And yet, at that moment, when the suffering should have been greatest, it looked — somehow — an awful lot like Juventus was enjoying itself. Chiellini and Barzagli, backed into a corner and straining every sinew, seemed to be having fun.
“That is the kind of players they are,” their coach, Massimiliano Allegri, said after his team had held off Tottenham for the 2-1 victory. “The problem is that Chiellini is 34 and Barzagli is 37. That is difficult for us.”
In the first leg of this tie three weeks ago, Juventus allowed Tottenham off the ropes in Turin.
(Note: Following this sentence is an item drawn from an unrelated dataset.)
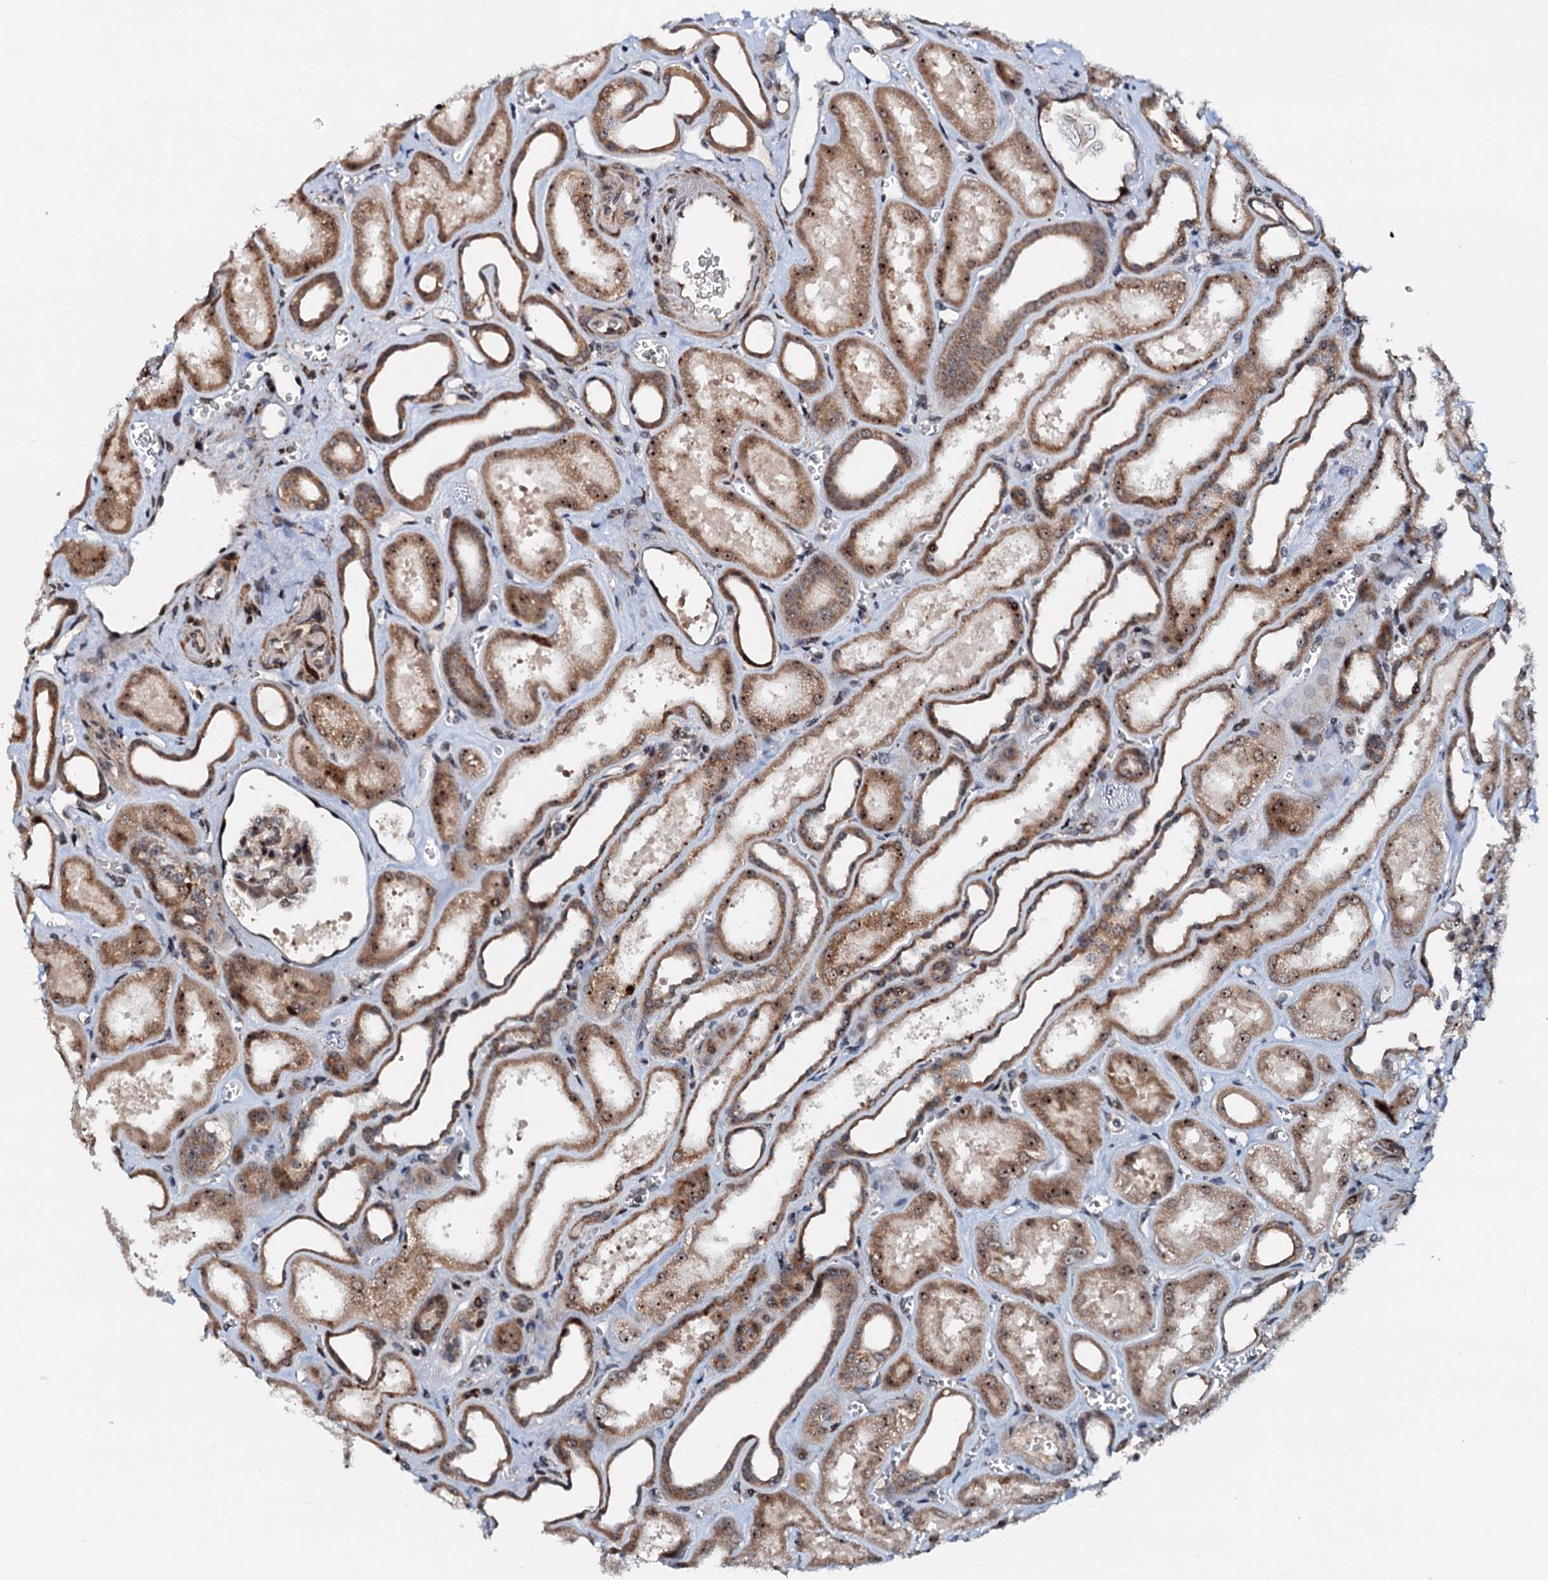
{"staining": {"intensity": "moderate", "quantity": "<25%", "location": "nuclear"}, "tissue": "kidney", "cell_type": "Cells in glomeruli", "image_type": "normal", "snomed": [{"axis": "morphology", "description": "Normal tissue, NOS"}, {"axis": "morphology", "description": "Adenocarcinoma, NOS"}, {"axis": "topography", "description": "Kidney"}], "caption": "Immunohistochemistry (DAB (3,3'-diaminobenzidine)) staining of normal kidney reveals moderate nuclear protein staining in about <25% of cells in glomeruli. The staining was performed using DAB, with brown indicating positive protein expression. Nuclei are stained blue with hematoxylin.", "gene": "DNAJC21", "patient": {"sex": "female", "age": 68}}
The Italians scored twice in the first 10 minutes, missed a penalty, and then ended up tying, 2-2. It was heralded as conclusive proof that this team was locked into an unavoidable decline.
The supporting evidence was compelling. Leonardo Bonucci, the most elegant member of its fabled defensive line, had left for A.C. Milan last summer, after a second defeat in three years in the Champions League final. In November, Buffon and Chiellini were unable to help Italy qualify for the World Cup finals.
For the first time, almost, in living memory, Juventus was not unquestionably the best team in Italy’s Serie A: It was being seriously challenged by Napoli, playing the sort of swashbuckling soccer that seemed completely beyond Allegri’s team and doing it so well that it seemed destined to win its first title in 30 years.
Time seemed to be catching up with Juventus, at last. That it was unable to keep up with Pochettino’s intense Tottenham team in Turin simply exposed that to a wider audience. For an hour or so at Wembley, the same message was reinforced. Tottenham created a raft of chances, finally scoring one through Son, and Juventus looked, well, shot.
Dybala and Douglas Costa provided some reason for optimism, but those moments were relatively rare. Even the vast bank of Juventus fans who had traveled to London seemed peculiarly quiet. This club’s mythology centers on its ability to win from almost any position — fino alla fine, as its motto goes, “until the end” — but even its fans seemed to have accepted that this was a step too far.
All of those worries remain true, of course. Juventus is not quite what it was; it is not as strong a team as last year, or as strong a team as in 2015, when it lost to Barcelona in the Champions League final. Buffon, Barzagli and Chiellini are not immortal. Their sheen will fade with time.
Underneath it, though, they have not changed. Beneath the mottled surface, they are still iron, and it is that which carried them through: their refusal to wilt; the wisdom that is measured in battle scars; and, yes, their relish for the fight.
It was there when Chiellini made a last-ditch challenge, and Buffon grabbed him by the scruff of his neck in sheer, screaming delight. It was there when Barzagli beat Alli, almost half his age, to the ball as it bounced along the goal-line in the final minute, and thundered it high into the sky. It was there when Buffon fell on a cross, right at the last, and Chiellini pummeled him with punches in celebration. They are not just good at this, not just at home when they are doing it. They are having fun, too.
Whether it is enough to erase the pain of last year, when Juventus lost in the final to Real Madrid, compacting what increasingly looks like a curse in this competition, is hard to say. Manchester City, Barcelona, Bayern Munich and Real Madrid would all believe they can beat Juventus, which has lost seven European Cup finals. A level below, Liverpool and Manchester United would not necessarily be filled with fear, either. They would feel that this is an aging side, one a little past its best, one in need of rejuvenation.
And they would feel all that with some justification. Juventus is not what it was. But what it is should not be underestimated. Wizened and grizzled, tough and smart, not just ready for battle but positively looking forward to it. It is one thing to endure an onslaught and come through unscathed. It is quite another to smile as the blows rain down.
It is how Juventus reacts when it is threatened that makes it so dangerous. In those last few minutes, its players would have been forgiven for feeling that the clock was standing still, for wishing that it would move just a little faster. They did not give that impression, though. They looked, instead, like a team that always has time on its side.